===== INFORMATION PROVIDED =====

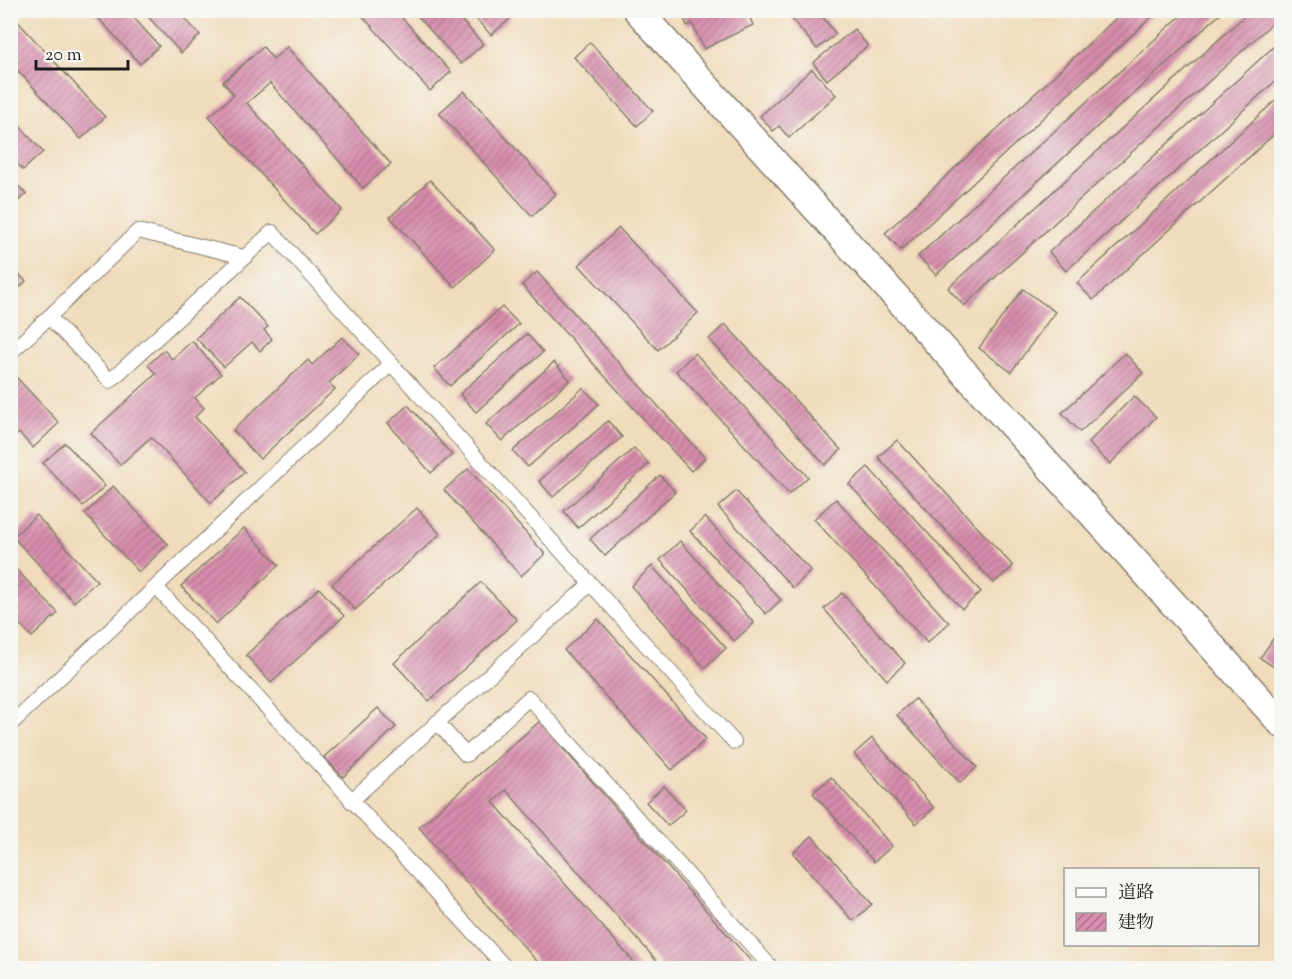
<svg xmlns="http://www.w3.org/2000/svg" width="1292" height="979" font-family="'Sorts Mill Goudy','Noto Serif JP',serif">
<defs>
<pattern id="building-hatch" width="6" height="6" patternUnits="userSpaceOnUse" patternTransform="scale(1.5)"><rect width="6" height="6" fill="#d78dad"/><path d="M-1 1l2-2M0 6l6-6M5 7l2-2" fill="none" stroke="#ae728c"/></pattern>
</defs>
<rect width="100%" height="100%" fill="#f6f6f2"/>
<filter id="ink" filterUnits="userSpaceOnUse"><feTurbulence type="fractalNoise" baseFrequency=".0167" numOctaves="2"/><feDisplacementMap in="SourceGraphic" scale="12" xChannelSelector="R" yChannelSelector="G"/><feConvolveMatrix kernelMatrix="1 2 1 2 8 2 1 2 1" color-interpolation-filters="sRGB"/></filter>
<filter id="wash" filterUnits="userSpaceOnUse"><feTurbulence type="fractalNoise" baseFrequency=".008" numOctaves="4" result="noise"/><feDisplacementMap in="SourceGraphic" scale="24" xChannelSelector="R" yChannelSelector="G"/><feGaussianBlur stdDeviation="1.35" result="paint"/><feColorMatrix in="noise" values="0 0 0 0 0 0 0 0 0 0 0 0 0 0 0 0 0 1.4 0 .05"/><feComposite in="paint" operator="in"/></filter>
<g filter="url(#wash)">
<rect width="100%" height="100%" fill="#f0dcbb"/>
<g id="blocks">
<g fill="url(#building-hatch)">
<polygon points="91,10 127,10 159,46 140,64"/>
<polygon points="142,10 177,10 200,35 181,53"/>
<polygon points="357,10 395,10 451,72 430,91"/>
<polygon points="412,10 452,10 483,44 461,64"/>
<polygon points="468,10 503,10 510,19 491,35"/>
<polygon points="684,10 746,10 753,25 704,49 692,23 687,26 681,12"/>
<polygon points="803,10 817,10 836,34 817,49 792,19"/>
<polygon points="1125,10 1159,10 901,250 885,233"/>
<polygon points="1187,10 1218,10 1221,13 936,275 918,256"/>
<polygon points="1251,10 1271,10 1278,18 964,306 948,288"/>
<polygon points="10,13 105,117 81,139 10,62"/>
<polygon points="854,29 868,46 827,80 813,63"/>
<polygon points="1282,39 1282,75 1066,271 1049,252"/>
<polygon points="590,42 653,111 637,126 574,57"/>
<polygon points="263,47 273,59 287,47 391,164 363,188 270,83 247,103 342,210 315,234 209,116 234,95 223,82"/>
<polygon points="812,69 836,95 789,138 779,126 773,131 760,116"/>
<polygon points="464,91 556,194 532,216 439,113"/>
<polygon points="1280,96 1282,97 1282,127 1093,300 1077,283"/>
<polygon points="10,115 43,152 23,170 10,156"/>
<polygon points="10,177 26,194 10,208"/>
<polygon points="430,180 495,250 455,287 390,217"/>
<polygon points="619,228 698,313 658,350 579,265"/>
<polygon points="13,269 26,281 12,295 10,272"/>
<polygon points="537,272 705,458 691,471 522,285"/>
<polygon points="1023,289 1055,312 1011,372 979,348"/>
<polygon points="240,297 268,327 264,330 272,339 260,351 252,342 224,367 196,338"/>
<polygon points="502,307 519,324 450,386 434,368"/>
<polygon points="725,324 841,450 825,465 709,339"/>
<polygon points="527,334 543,352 476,412 460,394"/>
<polygon points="342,337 359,354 329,383 335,389 260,459 233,430 308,360 312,365"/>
<polygon points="192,341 221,374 195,398 204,408 195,417 245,472 211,503 151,437 120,465 91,433 156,374 148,365 164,350 172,359"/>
<polygon points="695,353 808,477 789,494 676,371"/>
<polygon points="1125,353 1143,373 1080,432 1062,413"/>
<polygon points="554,362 570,380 502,441 486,424"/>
<polygon points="17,378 59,423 33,448 19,433 10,441 10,384"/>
<polygon points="583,388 599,404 528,467 513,451"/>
<polygon points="1134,396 1156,417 1110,464 1088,443"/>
<polygon points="408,405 452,455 431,473 388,423"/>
<polygon points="608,421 622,437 553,497 539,481"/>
<polygon points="897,440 1013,566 994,583 878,457"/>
<polygon points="65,443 105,486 83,506 43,463"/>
<polygon points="634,448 649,464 578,528 564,511"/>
<polygon points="868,467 981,592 962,609 849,484"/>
<polygon points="468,469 545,554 521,576 444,490"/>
<polygon points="660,475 675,492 605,556 590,539"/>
<polygon points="113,486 168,544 139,572 85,514"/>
<polygon points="736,491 811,571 793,588 718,507"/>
<polygon points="836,499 949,623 927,643 814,519"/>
<polygon points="417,508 440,534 355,610 332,584"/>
<polygon points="36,515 97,581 74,602 13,537"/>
<polygon points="705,517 781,600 766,614 690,531"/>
<polygon points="244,528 279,565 216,624 181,586"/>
<polygon points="680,541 754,623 734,641 660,560"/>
<polygon points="10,563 58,613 32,637 10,614"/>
<polygon points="652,566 726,648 705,668 631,586"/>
<polygon points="481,582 517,620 429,701 394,663"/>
<polygon points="319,588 344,616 271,683 246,655"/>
<polygon points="842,593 905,663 887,680 824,609"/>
<polygon points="598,619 706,739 672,770 564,650"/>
<polygon points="1282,626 1282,672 1260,658"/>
<polygon points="915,699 977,767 960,783 897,715"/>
<polygon points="378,708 396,727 343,777 324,757"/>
<polygon points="540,721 559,744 757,968 663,968 506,790 493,802 639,968 543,968 438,850 419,827"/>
<polygon points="872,738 934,808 916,824 854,754"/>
<polygon points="831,777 892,846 874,862 813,793"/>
<polygon points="664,786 686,810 668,826 646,802"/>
<polygon points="812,836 872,904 853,921 793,853"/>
</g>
</g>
</g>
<g filter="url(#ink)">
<use href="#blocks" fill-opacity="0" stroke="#867c6c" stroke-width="1.5"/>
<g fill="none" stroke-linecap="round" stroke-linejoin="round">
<g stroke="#867c6c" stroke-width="16">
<g id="service">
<polyline points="49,317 138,231 244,257"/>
<polyline points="10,353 49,317 110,381 272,232 734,742"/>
<polyline points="156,587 506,968"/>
<polyline points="437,722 466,755 529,698 772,968"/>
<polyline points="10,725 391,364"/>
<polyline points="351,801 590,584"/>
</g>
</g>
<g stroke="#867c6c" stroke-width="30">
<polyline id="minor" points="637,10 1282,724"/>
</g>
<use href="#service" stroke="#fff" stroke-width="14"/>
<use href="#minor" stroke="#fff" stroke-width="27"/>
</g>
</g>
<rect width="1292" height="979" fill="none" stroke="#f6f6f2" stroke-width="36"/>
<rect x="1064" y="868" width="195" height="78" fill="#f6f6f2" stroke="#9f9f9c" stroke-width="1.5"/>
<rect x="1076" y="888" width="30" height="9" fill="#ffffff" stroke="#9f9f9c" stroke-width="1.5"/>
<text x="1118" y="898" font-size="18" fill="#1c1c1c">道路</text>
<rect x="1076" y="913" width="30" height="18" fill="url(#building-hatch)" stroke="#9f9f9c" stroke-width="1.5"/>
<text x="1118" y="928" font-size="18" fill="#1c1c1c">建物</text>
<path d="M36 60v9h92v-9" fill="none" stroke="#1c1c1c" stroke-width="3"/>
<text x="45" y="60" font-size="18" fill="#1c1c1c" stroke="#f6f6f2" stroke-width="4.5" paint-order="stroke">20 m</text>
</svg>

=====

▶ EXERCISE REQUIREMENTS
Your copy must match the records above word for word and contain no pictures.

▶ RESPONSE AREA
<svg xmlns="http://www.w3.org/2000/svg" width="1292" height="979" font-family="'Sorts Mill Goudy','Noto Serif JP',serif">
<defs>
<pattern id="building-hatch" width="6" height="6" patternUnits="userSpaceOnUse" patternTransform="scale(1.5)"><rect width="6" height="6" fill="#d78dad"/><path d="M-1 1l2-2M0 6l6-6M5 7l2-2" fill="none" stroke="#ae728c"/></pattern>
</defs>
<rect width="100%" height="100%" fill="#f6f6f2"/>
<filter id="ink" filterUnits="userSpaceOnUse"><feTurbulence type="fractalNoise" baseFrequency=".0167" numOctaves="2"/><feDisplacementMap in="SourceGraphic" scale="12" xChannelSelector="R" yChannelSelector="G"/><feConvolveMatrix kernelMatrix="1 2 1 2 8 2 1 2 1" color-interpolation-filters="sRGB"/></filter>
<filter id="wash" filterUnits="userSpaceOnUse"><feTurbulence type="fractalNoise" baseFrequency=".008" numOctaves="4" result="noise"/><feDisplacementMap in="SourceGraphic" scale="24" xChannelSelector="R" yChannelSelector="G"/><feGaussianBlur stdDeviation="1.35" result="paint"/><feColorMatrix in="noise" values="0 0 0 0 0 0 0 0 0 0 0 0 0 0 0 0 0 1.4 0 .05"/><feComposite in="paint" operator="in"/></filter>
<g filter="url(#wash)">
<rect width="100%" height="100%" fill="#f0dcbb"/>
<g id="blocks">
<g fill="url(#building-hatch)">
<polygon points="91,10 127,10 159,46 140,64"/>
<polygon points="142,10 177,10 200,35 181,53"/>
<polygon points="357,10 395,10 451,72 430,91"/>
<polygon points="412,10 452,10 483,44 461,64"/>
<polygon points="468,10 503,10 510,19 491,35"/>
<polygon points="684,10 746,10 753,25 704,49 692,23 687,26 681,12"/>
<polygon points="803,10 817,10 836,34 817,49 792,19"/>
<polygon points="1125,10 1159,10 901,250 885,233"/>
<polygon points="1187,10 1218,10 1221,13 936,275 918,256"/>
<polygon points="1251,10 1271,10 1278,18 964,306 948,288"/>
<polygon points="10,13 105,117 81,139 10,62"/>
<polygon points="854,29 868,46 827,80 813,63"/>
<polygon points="1282,39 1282,75 1066,271 1049,252"/>
<polygon points="590,42 653,111 637,126 574,57"/>
<polygon points="263,47 273,59 287,47 391,164 363,188 270,83 247,103 342,210 315,234 209,116 234,95 223,82"/>
<polygon points="812,69 836,95 789,138 779,126 773,131 760,116"/>
<polygon points="464,91 556,194 532,216 439,113"/>
<polygon points="1280,96 1282,97 1282,127 1093,300 1077,283"/>
<polygon points="10,115 43,152 23,170 10,156"/>
<polygon points="10,177 26,194 10,208"/>
<polygon points="430,180 495,250 455,287 390,217"/>
<polygon points="619,228 698,313 658,350 579,265"/>
<polygon points="13,269 26,281 12,295 10,272"/>
<polygon points="537,272 705,458 691,471 522,285"/>
<polygon points="1023,289 1055,312 1011,372 979,348"/>
<polygon points="240,297 268,327 264,330 272,339 260,351 252,342 224,367 196,338"/>
<polygon points="502,307 519,324 450,386 434,368"/>
<polygon points="725,324 841,450 825,465 709,339"/>
<polygon points="527,334 543,352 476,412 460,394"/>
<polygon points="342,337 359,354 329,383 335,389 260,459 233,430 308,360 312,365"/>
<polygon points="192,341 221,374 195,398 204,408 195,417 245,472 211,503 151,437 120,465 91,433 156,374 148,365 164,350 172,359"/>
<polygon points="695,353 808,477 789,494 676,371"/>
<polygon points="1125,353 1143,373 1080,432 1062,413"/>
<polygon points="554,362 570,380 502,441 486,424"/>
<polygon points="17,378 59,423 33,448 19,433 10,441 10,384"/>
<polygon points="583,388 599,404 528,467 513,451"/>
<polygon points="1134,396 1156,417 1110,464 1088,443"/>
<polygon points="408,405 452,455 431,473 388,423"/>
<polygon points="608,421 622,437 553,497 539,481"/>
<polygon points="897,440 1013,566 994,583 878,457"/>
<polygon points="65,443 105,486 83,506 43,463"/>
<polygon points="634,448 649,464 578,528 564,511"/>
<polygon points="868,467 981,592 962,609 849,484"/>
<polygon points="468,469 545,554 521,576 444,490"/>
<polygon points="660,475 675,492 605,556 590,539"/>
<polygon points="113,486 168,544 139,572 85,514"/>
<polygon points="736,491 811,571 793,588 718,507"/>
<polygon points="836,499 949,623 927,643 814,519"/>
<polygon points="417,508 440,534 355,610 332,584"/>
<polygon points="36,515 97,581 74,602 13,537"/>
<polygon points="705,517 781,600 766,614 690,531"/>
<polygon points="244,528 279,565 216,624 181,586"/>
<polygon points="680,541 754,623 734,641 660,560"/>
<polygon points="10,563 58,613 32,637 10,614"/>
<polygon points="652,566 726,648 705,668 631,586"/>
<polygon points="481,582 517,620 429,701 394,663"/>
<polygon points="319,588 344,616 271,683 246,655"/>
<polygon points="842,593 905,663 887,680 824,609"/>
<polygon points="598,619 706,739 672,770 564,650"/>
<polygon points="1282,626 1282,672 1260,658"/>
<polygon points="915,699 977,767 960,783 897,715"/>
<polygon points="378,708 396,727 343,777 324,757"/>
<polygon points="540,721 559,744 757,968 663,968 506,790 493,802 639,968 543,968 438,850 419,827"/>
<polygon points="872,738 934,808 916,824 854,754"/>
<polygon points="831,777 892,846 874,862 813,793"/>
<polygon points="664,786 686,810 668,826 646,802"/>
<polygon points="812,836 872,904 853,921 793,853"/>
</g>
</g>
</g>
<g filter="url(#ink)">
<use href="#blocks" fill-opacity="0" stroke="#867c6c" stroke-width="1.5"/>
<g fill="none" stroke-linecap="round" stroke-linejoin="round">
<g stroke="#867c6c" stroke-width="16">
<g id="service">
<polyline points="49,317 138,231 244,257"/>
<polyline points="10,353 49,317 110,381 272,232 734,742"/>
<polyline points="156,587 506,968"/>
<polyline points="437,722 466,755 529,698 772,968"/>
<polyline points="10,725 391,364"/>
<polyline points="351,801 590,584"/>
</g>
</g>
<g stroke="#867c6c" stroke-width="30">
<polyline id="minor" points="637,10 1282,724"/>
</g>
<use href="#service" stroke="#fff" stroke-width="14"/>
<use href="#minor" stroke="#fff" stroke-width="27"/>
</g>
</g>
<rect width="1292" height="979" fill="none" stroke="#f6f6f2" stroke-width="36"/>
<rect x="1064" y="868" width="195" height="78" fill="#f6f6f2" stroke="#9f9f9c" stroke-width="1.5"/>
<rect x="1076" y="888" width="30" height="9" fill="#ffffff" stroke="#9f9f9c" stroke-width="1.5"/>
<text x="1118" y="898" font-size="18" fill="#1c1c1c">道路</text>
<rect x="1076" y="913" width="30" height="18" fill="url(#building-hatch)" stroke="#9f9f9c" stroke-width="1.5"/>
<text x="1118" y="928" font-size="18" fill="#1c1c1c">建物</text>
<path d="M36 60v9h92v-9" fill="none" stroke="#1c1c1c" stroke-width="3"/>
<text x="45" y="60" font-size="18" fill="#1c1c1c" stroke="#f6f6f2" stroke-width="4.5" paint-order="stroke">20 m</text>
</svg>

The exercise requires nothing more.